• EXERCISE
Every line below needs to be returned exactly as written.

• PROVIDED MATERIAL
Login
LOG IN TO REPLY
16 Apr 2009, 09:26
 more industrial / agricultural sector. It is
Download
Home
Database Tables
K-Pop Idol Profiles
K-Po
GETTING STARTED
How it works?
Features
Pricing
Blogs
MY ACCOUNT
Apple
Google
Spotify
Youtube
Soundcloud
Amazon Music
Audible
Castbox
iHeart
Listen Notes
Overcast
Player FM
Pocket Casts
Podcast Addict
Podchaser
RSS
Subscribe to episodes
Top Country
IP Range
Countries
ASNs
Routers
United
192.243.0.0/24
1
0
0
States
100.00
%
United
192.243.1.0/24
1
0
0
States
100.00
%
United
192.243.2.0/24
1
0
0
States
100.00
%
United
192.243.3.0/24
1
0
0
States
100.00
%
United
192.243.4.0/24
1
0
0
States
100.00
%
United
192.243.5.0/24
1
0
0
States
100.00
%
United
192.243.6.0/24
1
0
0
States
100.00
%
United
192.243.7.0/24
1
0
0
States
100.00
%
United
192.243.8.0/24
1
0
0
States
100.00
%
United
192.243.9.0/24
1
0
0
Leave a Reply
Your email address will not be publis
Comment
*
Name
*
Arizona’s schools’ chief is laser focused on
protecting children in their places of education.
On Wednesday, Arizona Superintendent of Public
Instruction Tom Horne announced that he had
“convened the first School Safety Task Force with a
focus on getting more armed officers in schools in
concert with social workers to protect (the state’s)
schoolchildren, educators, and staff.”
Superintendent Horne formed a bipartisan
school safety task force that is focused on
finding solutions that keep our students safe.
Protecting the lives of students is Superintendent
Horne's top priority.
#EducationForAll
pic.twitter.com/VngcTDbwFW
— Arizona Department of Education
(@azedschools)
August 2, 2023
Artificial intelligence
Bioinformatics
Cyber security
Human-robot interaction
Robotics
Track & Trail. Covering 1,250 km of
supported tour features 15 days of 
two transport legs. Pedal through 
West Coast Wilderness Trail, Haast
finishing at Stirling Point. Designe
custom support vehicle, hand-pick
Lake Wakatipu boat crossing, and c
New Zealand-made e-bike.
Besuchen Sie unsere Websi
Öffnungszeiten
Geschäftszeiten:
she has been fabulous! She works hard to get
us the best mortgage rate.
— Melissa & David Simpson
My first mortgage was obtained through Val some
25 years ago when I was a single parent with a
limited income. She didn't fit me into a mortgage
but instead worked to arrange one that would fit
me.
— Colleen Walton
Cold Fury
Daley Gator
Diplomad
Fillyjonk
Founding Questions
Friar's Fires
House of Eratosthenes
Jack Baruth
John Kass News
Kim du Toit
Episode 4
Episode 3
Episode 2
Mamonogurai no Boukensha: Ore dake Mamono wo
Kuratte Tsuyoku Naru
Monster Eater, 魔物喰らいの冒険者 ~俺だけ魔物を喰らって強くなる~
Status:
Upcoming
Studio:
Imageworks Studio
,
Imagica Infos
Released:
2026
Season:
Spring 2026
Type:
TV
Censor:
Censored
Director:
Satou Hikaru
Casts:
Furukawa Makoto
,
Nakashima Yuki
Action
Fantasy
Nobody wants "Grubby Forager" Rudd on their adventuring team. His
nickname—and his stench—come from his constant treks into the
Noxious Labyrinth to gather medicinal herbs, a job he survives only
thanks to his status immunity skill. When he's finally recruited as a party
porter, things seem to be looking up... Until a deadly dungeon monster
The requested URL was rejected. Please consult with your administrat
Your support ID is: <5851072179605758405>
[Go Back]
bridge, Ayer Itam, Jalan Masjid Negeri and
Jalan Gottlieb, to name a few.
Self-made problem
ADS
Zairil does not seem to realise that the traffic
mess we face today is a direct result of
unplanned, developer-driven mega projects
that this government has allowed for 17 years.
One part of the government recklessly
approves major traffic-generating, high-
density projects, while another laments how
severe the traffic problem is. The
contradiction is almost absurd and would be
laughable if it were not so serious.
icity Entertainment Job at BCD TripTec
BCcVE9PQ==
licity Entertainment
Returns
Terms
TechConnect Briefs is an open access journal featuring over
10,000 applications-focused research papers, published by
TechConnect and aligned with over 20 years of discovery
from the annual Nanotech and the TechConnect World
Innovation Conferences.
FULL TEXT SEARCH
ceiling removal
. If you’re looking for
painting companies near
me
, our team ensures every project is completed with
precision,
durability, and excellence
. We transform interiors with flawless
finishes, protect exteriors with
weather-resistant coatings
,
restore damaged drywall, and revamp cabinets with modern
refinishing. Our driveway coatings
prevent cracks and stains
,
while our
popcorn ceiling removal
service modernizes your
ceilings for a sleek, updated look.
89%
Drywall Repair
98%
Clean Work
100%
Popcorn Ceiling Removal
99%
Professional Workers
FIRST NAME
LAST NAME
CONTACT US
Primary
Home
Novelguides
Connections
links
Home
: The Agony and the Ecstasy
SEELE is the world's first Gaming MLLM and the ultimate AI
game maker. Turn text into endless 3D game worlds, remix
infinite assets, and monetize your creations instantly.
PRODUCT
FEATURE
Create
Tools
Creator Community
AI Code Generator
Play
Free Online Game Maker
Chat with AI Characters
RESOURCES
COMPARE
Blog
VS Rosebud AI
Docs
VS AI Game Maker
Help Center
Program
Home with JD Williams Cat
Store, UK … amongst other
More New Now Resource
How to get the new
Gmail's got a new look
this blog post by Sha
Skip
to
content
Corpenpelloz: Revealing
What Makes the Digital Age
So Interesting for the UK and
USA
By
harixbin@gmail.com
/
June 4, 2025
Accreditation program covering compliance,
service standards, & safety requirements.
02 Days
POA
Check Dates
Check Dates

• YOUR RESPONSE
Login
LOG IN TO REPLY
16 Apr 2009, 09:26
 more industrial / agricultural sector. It is
Download
Home
Database Tables
K-Pop Idol Profiles
K-Po
GETTING STARTED
How it works?
Features
Pricing
Blogs
MY ACCOUNT
Apple
Google
Spotify
Youtube
Soundcloud
Amazon Music
Audible
Castbox
iHeart
Listen Notes
Overcast
Player FM
Pocket Casts
Podcast Addict
Podchaser
RSS
Subscribe to episodes
Top Country
IP Range
Countries
ASNs
Routers
United
192.243.0.0/24
1
0
0
States
100.00
%
United
192.243.1.0/24
1
0
0
States
100.00
%
United
192.243.2.0/24
1
0
0
States
100.00
%
United
192.243.3.0/24
1
0
0
States
100.00
%
United
192.243.4.0/24
1
0
0
States
100.00
%
United
192.243.5.0/24
1
0
0
States
100.00
%
United
192.243.6.0/24
1
0
0
States
100.00
%
United
192.243.7.0/24
1
0
0
States
100.00
%
United
192.243.8.0/24
1
0
0
States
100.00
%
United
192.243.9.0/24
1
0
0
Leave a Reply
Your email address will not be publis
Comment
*
Name
*
Arizona’s schools’ chief is laser focused on
protecting children in their places of education.
On Wednesday, Arizona Superintendent of Public
Instruction Tom Horne announced that he had
“convened the first School Safety Task Force with a
focus on getting more armed officers in schools in
concert with social workers to protect (the state’s)
schoolchildren, educators, and staff.”
Superintendent Horne formed a bipartisan
school safety task force that is focused on
finding solutions that keep our students safe.
Protecting the lives of students is Superintendent
Horne's top priority.
#EducationForAll
pic.twitter.com/VngcTDbwFW
— Arizona Department of Education
(@azedschools)
August 2, 2023
Artificial intelligence
Bioinformatics
Cyber security
Human-robot interaction
Robotics
Track & Trail. Covering 1,250 km of
supported tour features 15 days of 
two transport legs. Pedal through 
West Coast Wilderness Trail, Haast
finishing at Stirling Point. Designe
custom support vehicle, hand-pick
Lake Wakatipu boat crossing, and c
New Zealand-made e-bike.
Besuchen Sie unsere Websi
Öffnungszeiten
Geschäftszeiten:
she has been fabulous! She works hard to get
us the best mortgage rate.
— Melissa & David Simpson
My first mortgage was obtained through Val some
25 years ago when I was a single parent with a
limited income. She didn't fit me into a mortgage
but instead worked to arrange one that would fit
me.
— Colleen Walton
Cold Fury
Daley Gator
Diplomad
Fillyjonk
Founding Questions
Friar's Fires
House of Eratosthenes
Jack Baruth
John Kass News
Kim du Toit
Episode 4
Episode 3
Episode 2
Mamonogurai no Boukensha: Ore dake Mamono wo
Kuratte Tsuyoku Naru
Monster Eater, 魔物喰らいの冒険者 ~俺だけ魔物を喰らって強くなる~
Status:
Upcoming
Studio:
Imageworks Studio
,
Imagica Infos
Released:
2026
Season:
Spring 2026
Type:
TV
Censor:
Censored
Director:
Satou Hikaru
Casts:
Furukawa Makoto
,
Nakashima Yuki
Action
Fantasy
Nobody wants "Grubby Forager" Rudd on their adventuring team. His
nickname—and his stench—come from his constant treks into the
Noxious Labyrinth to gather medicinal herbs, a job he survives only
thanks to his status immunity skill. When he's finally recruited as a party
porter, things seem to be looking up... Until a deadly dungeon monster
The requested URL was rejected. Please consult with your administrat
Your support ID is: <5851072179605758405>
[Go Back]
bridge, Ayer Itam, Jalan Masjid Negeri and
Jalan Gottlieb, to name a few.
Self-made problem
ADS
Zairil does not seem to realise that the traffic
mess we face today is a direct result of
unplanned, developer-driven mega projects
that this government has allowed for 17 years.
One part of the government recklessly
approves major traffic-generating, high-
density projects, while another laments how
severe the traffic problem is. The
contradiction is almost absurd and would be
laughable if it were not so serious.
icity Entertainment Job at BCD TripTec
BCcVE9PQ==
licity Entertainment
Returns
Terms
TechConnect Briefs is an open access journal featuring over
10,000 applications-focused research papers, published by
TechConnect and aligned with over 20 years of discovery
from the annual Nanotech and the TechConnect World
Innovation Conferences.
FULL TEXT SEARCH
ceiling removal
. If you’re looking for
painting companies near
me
, our team ensures every project is completed with
precision,
durability, and excellence
. We transform interiors with flawless
finishes, protect exteriors with
weather-resistant coatings
,
restore damaged drywall, and revamp cabinets with modern
refinishing. Our driveway coatings
prevent cracks and stains
,
while our
popcorn ceiling removal
service modernizes your
ceilings for a sleek, updated look.
89%
Drywall Repair
98%
Clean Work
100%
Popcorn Ceiling Removal
99%
Professional Workers
FIRST NAME
LAST NAME
CONTACT US
Primary
Home
Novelguides
Connections
links
Home
: The Agony and the Ecstasy
SEELE is the world's first Gaming MLLM and the ultimate AI
game maker. Turn text into endless 3D game worlds, remix
infinite assets, and monetize your creations instantly.
PRODUCT
FEATURE
Create
Tools
Creator Community
AI Code Generator
Play
Free Online Game Maker
Chat with AI Characters
RESOURCES
COMPARE
Blog
VS Rosebud AI
Docs
VS AI Game Maker
Help Center
Program
Home with JD Williams Cat
Store, UK … amongst other
More New Now Resource
How to get the new
Gmail's got a new look
this blog post by Sha
Skip
to
content
Corpenpelloz: Revealing
What Makes the Digital Age
So Interesting for the UK and
USA
By
harixbin@gmail.com
/
June 4, 2025
Accreditation program covering compliance,
service standards, & safety requirements.
02 Days
POA
Check Dates
Check Dates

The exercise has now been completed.